Opened 6 years ago
Closed 6 years ago
#4368 closed enhancement (fixed)
Reorder struct layouts to minimize padding
Reported by: | Algunenano | Owned by: | Algunenano |
---|---|---|---|
Priority: | medium | Milestone: | PostGIS 3.0.0 |
Component: | postgis | Version: | master |
Keywords: | Cc: |
Description
The current LWGEOM structs have too much padding which makes them bigger than what they could be.

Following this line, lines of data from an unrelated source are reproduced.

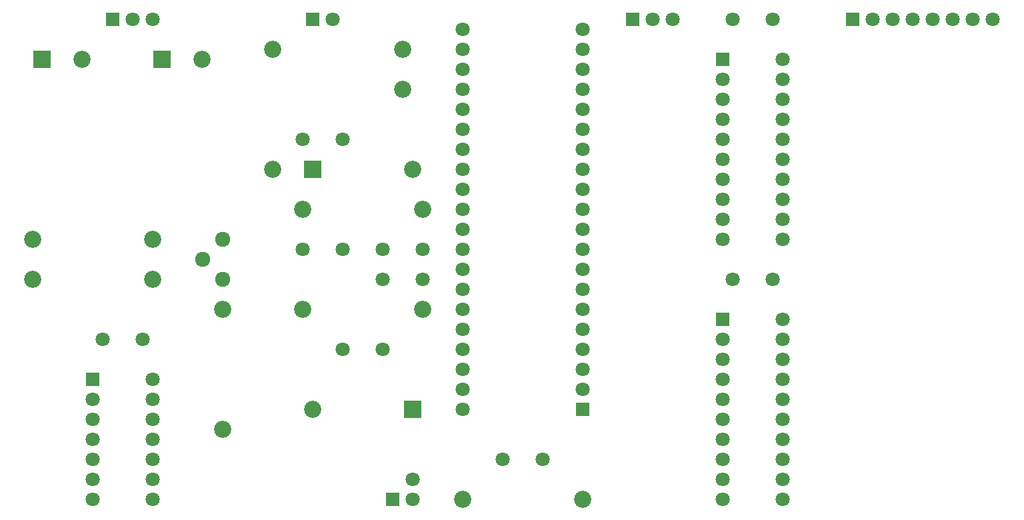
<source format=gbr>
G04 #@! TF.FileFunction,Soldermask,Top*
%FSLAX46Y46*%
G04 Gerber Fmt 4.6, Leading zero omitted, Abs format (unit mm)*
G04 Created by KiCad (PCBNEW 4.0.5+dfsg1-4+deb9u1) date Sun Sep  4 20:04:09 2022*
%MOMM*%
%LPD*%
G01*
G04 APERTURE LIST*
%ADD10C,0.100000*%
%ADD11C,1.797000*%
%ADD12R,2.178000X2.178000*%
%ADD13C,2.178000*%
%ADD14C,1.924000*%
%ADD15R,1.797000X1.797000*%
G04 APERTURE END LIST*
D10*
D11*
X120650000Y-93980000D03*
X125730000Y-93980000D03*
X135890000Y-93980000D03*
X130810000Y-93980000D03*
X130810000Y-106680000D03*
X125730000Y-106680000D03*
X130810000Y-97790000D03*
X135890000Y-97790000D03*
X120650000Y-80010000D03*
X125730000Y-80010000D03*
X180340000Y-64770000D03*
X175260000Y-64770000D03*
X180340000Y-97790000D03*
X175260000Y-97790000D03*
X100330000Y-105410000D03*
X95250000Y-105410000D03*
X146050000Y-120650000D03*
X151130000Y-120650000D03*
D12*
X102743000Y-69850000D03*
D13*
X107823000Y-69850000D03*
D12*
X87503000Y-69850000D03*
D13*
X92583000Y-69850000D03*
X121920000Y-114300000D03*
D12*
X134620000Y-114300000D03*
D13*
X134620000Y-83820000D03*
D12*
X121920000Y-83820000D03*
D13*
X133350000Y-73660000D03*
X133350000Y-68580000D03*
X135890000Y-88900000D03*
X120650000Y-88900000D03*
X140970000Y-125730000D03*
X156210000Y-125730000D03*
X101600000Y-97790000D03*
X86360000Y-97790000D03*
X86360000Y-92710000D03*
X101600000Y-92710000D03*
X110490000Y-101600000D03*
X110490000Y-116840000D03*
X116840000Y-68580000D03*
X116840000Y-83820000D03*
X120650000Y-101600000D03*
X135890000Y-101600000D03*
D14*
X110490000Y-97790000D03*
X107950000Y-95250000D03*
X110490000Y-92710000D03*
D15*
X132080000Y-125730000D03*
D11*
X134620000Y-125730000D03*
X134620000Y-123190000D03*
D15*
X190500000Y-64770000D03*
D11*
X193040000Y-64770000D03*
X195580000Y-64770000D03*
X198120000Y-64770000D03*
X200660000Y-64770000D03*
X203200000Y-64770000D03*
X205740000Y-64770000D03*
X208280000Y-64770000D03*
D15*
X162560000Y-64770000D03*
D11*
X165100000Y-64770000D03*
X167640000Y-64770000D03*
D15*
X121920000Y-64770000D03*
D11*
X124460000Y-64770000D03*
D15*
X96520000Y-64770000D03*
D11*
X99060000Y-64770000D03*
X101600000Y-64770000D03*
D15*
X93980000Y-110490000D03*
D11*
X93980000Y-113030000D03*
X93980000Y-115570000D03*
X93980000Y-118110000D03*
X93980000Y-120650000D03*
X93980000Y-123190000D03*
X93980000Y-125730000D03*
X101600000Y-125730000D03*
X101600000Y-123190000D03*
X101600000Y-120650000D03*
X101600000Y-118110000D03*
X101600000Y-115570000D03*
X101600000Y-113030000D03*
X101600000Y-110490000D03*
D15*
X156210000Y-114300000D03*
D11*
X156210000Y-111760000D03*
X156210000Y-109220000D03*
X156210000Y-106680000D03*
X156210000Y-104140000D03*
X156210000Y-101600000D03*
X156210000Y-99060000D03*
X156210000Y-96520000D03*
X156210000Y-93980000D03*
X156210000Y-91440000D03*
X156210000Y-88900000D03*
X156210000Y-86360000D03*
X156210000Y-83820000D03*
X156210000Y-81280000D03*
X156210000Y-78740000D03*
X156210000Y-76200000D03*
X156210000Y-73660000D03*
X156210000Y-71120000D03*
X156210000Y-68580000D03*
X156210000Y-66040000D03*
X140970000Y-66040000D03*
X140970000Y-68580000D03*
X140970000Y-71120000D03*
X140970000Y-73660000D03*
X140970000Y-76200000D03*
X140970000Y-78740000D03*
X140970000Y-81280000D03*
X140970000Y-83820000D03*
X140970000Y-86360000D03*
X140970000Y-88900000D03*
X140970000Y-91440000D03*
X140970000Y-93980000D03*
X140970000Y-96520000D03*
X140970000Y-99060000D03*
X140970000Y-101600000D03*
X140970000Y-104140000D03*
X140970000Y-106680000D03*
X140970000Y-109220000D03*
X140970000Y-111760000D03*
X140970000Y-114300000D03*
D15*
X173990000Y-102870000D03*
D11*
X173990000Y-105410000D03*
X173990000Y-107950000D03*
X173990000Y-110490000D03*
X173990000Y-113030000D03*
X173990000Y-115570000D03*
X173990000Y-118110000D03*
X173990000Y-120650000D03*
X173990000Y-123190000D03*
X173990000Y-125730000D03*
X181610000Y-125730000D03*
X181610000Y-123190000D03*
X181610000Y-120650000D03*
X181610000Y-118110000D03*
X181610000Y-115570000D03*
X181610000Y-113030000D03*
X181610000Y-110490000D03*
X181610000Y-107950000D03*
X181610000Y-105410000D03*
X181610000Y-102870000D03*
D15*
X173990000Y-69850000D03*
D11*
X173990000Y-72390000D03*
X173990000Y-74930000D03*
X173990000Y-77470000D03*
X173990000Y-80010000D03*
X173990000Y-82550000D03*
X173990000Y-85090000D03*
X173990000Y-87630000D03*
X173990000Y-90170000D03*
X173990000Y-92710000D03*
X181610000Y-92710000D03*
X181610000Y-90170000D03*
X181610000Y-87630000D03*
X181610000Y-85090000D03*
X181610000Y-82550000D03*
X181610000Y-80010000D03*
X181610000Y-77470000D03*
X181610000Y-74930000D03*
X181610000Y-72390000D03*
X181610000Y-69850000D03*
M02*

</source>
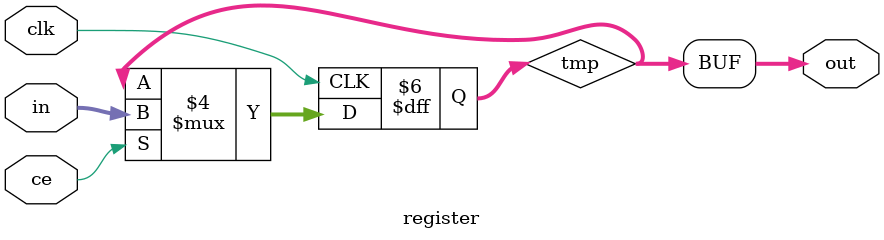
<source format=v>
`timescale 1ns / 1ps


module register(
    input clk,
    input ce,
    input [7:0]in,
    output [7:0]out
);

reg [7:0]tmp = 0;

always @(posedge clk)
begin
    if (ce) tmp <= in;
    else tmp <= tmp;
end

assign out = tmp;

endmodule

</source>
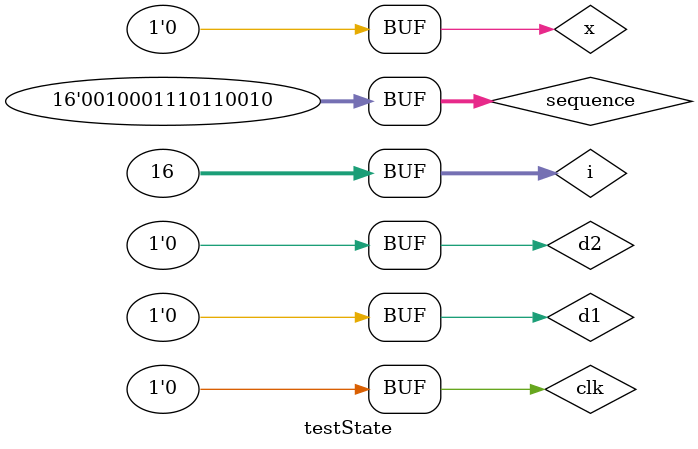
<source format=v>
`timescale 1ns / 1ps


module testState;

	// Inputs
	reg clk;
	reg x;
	reg d1;
	reg d2;

	// Outputs
	wire y1;
	wire y2;
	
	integer i;
	reg[15:0] sequence;

	// Instantiate the Unit Under Test (UUT)
	stateTransFn_beh uut (
		.clk(clk), 
		.x(x), 
		.d1(d1), 
		.d2(d2), 
		.y1(y1), 
		.y2(y2)
	);
	 stateTransFn_beh sample (y2, y1, d2, d1, x, clk);
	initial begin
		// Initialize Inputs
		clk = 0;
		d1 = 0;
		d2 = 0;
		sequence = 16'b0010001110110010;
		for(i=0; i<=15; i=i+1)
		begin
			x = sequence[15-i];
			#2 clk = 1;
			#2 clk = 0;
			$display("Input State = ", d1, d2, " Input = " , x, " Output State = ", y1, y2);
		end

		// Wait 100 ns for global reset to finish
		//#100;
        
		// Add stimulus here

	end
      
endmodule


</source>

For example, currently they look like this:
typedef struct { uint8_t type; uint8_t flags; GBOX *bbox; int32_t srid; void *data; } LWGEOM;
When you build them in a 64 bit machine which I'm considering the default, the struct looks like this:
{ uint8_t type; /* 1 byte */ uint8_t flags; /* 1 byte */ /* 6 bytes padding */ GBOX *bbox; /* 8 bytes */ int32_t srid; /* 4 bytes */ /* 4 bytes padding */ void *data; /* 8 bytes */ }
For a total of 32 bytes.
I'm proposing to use this instead:
{ GBOX *bbox; /* 8 bytes */ void *data; /* 8 bytes */ int32_t srid; /* 4 bytes */ uint8_t type; /* 1 byte */ uint8_t flags; /* 1 byte */ char pad[2]; /* 2 bytes of padding */ }
So the new way uses 24 bytes instead (25% less). I expect this to have a impact in big multigeometries as it reduces their memory footprint which should improve performance. OTOH, I want to test it first as changing the position of certain elements might be harmful in certain scenarios.
Change History (4)
comment:1 by , 6 years ago
comment:2 by , 6 years ago
With Komzpa's idea, I decided to hack both ST_Subdivide and ST_Collect to print memory stats and test what was the impact using the bigpolygon table:
diff --git a/postgis/lwgeom_accum.c b/postgis/lwgeom_accum.c index db7ccd3fe..1d9c5844e 100644 --- a/postgis/lwgeom_accum.c +++ b/postgis/lwgeom_accum.c @@ -240,6 +240,7 @@ pgis_geometry_collect_finalfn(PG_FUNCTION_ARGS) geometry_array = pgis_accum_finalfn(p, CurrentMemoryContext, fcinfo); result = PGISDirectFunctionCall1( LWGEOM_collect_garray, geometry_array ); + MemoryContextStats(CurrentMemoryContext); if (!result) PG_RETURN_NULL(); diff --git a/postgis/lwgeom_dump.c b/postgis/lwgeom_dump.c index 133a2d7d0..92789c675 100644 --- a/postgis/lwgeom_dump.c +++ b/postgis/lwgeom_dump.c @@ -400,6 +400,7 @@ Datum ST_Subdivide(PG_FUNCTION_ARGS) else { /* do when there is no more left */ + MemoryContextStats(funcctx->multi_call_memory_ctx); SRF_RETURN_DONE(funcctx); } }
SQL: Select ST_Collect(geom) from ( select ST_Subdivide(geom) As geom FROM big_polygon ) _a;
- Before changes:
ST_Subdivide:
multi-call context: 11795280 total in 1722 blocks; 3172560 free (9560 chunks); 8622720 used total: 11795280 bytes in 1722 blocks; 3172560 free (9560 chunks); 8622720 used
ST_Collect:
8069592 total in 11 blocks; 494824 free (2 chunks); 7574768 used total: 8069592 bytes in 11 blocks; 494824 free (2 chunks); 7574768 used
- After changes:
Subdivide uses 2 blocks less (1710/1712). ~1% less total bytes used:
multi-call context: 11696976 total in 1710 blocks; 3134384 free (8883 chunks); 8562592 used total: 11696976 bytes in 1710 blocks; 3134384 free (8883 chunks); 8562592 used
ST_Collect uses 1 block less (10 vs 11). ~6.5% less total bytes used:
7545304 total in 10 blocks; 30032 free (2 chunks); 7515272 used total: 7545304 bytes in 10 blocks; 30032 free (2 chunks); 7515272 used
I don't see any measurable impact in performance in my machine
Initial WIP in https://github.com/postgis/postgis/pull/390
If I see a clear benefit I might investigate further and check other structs too.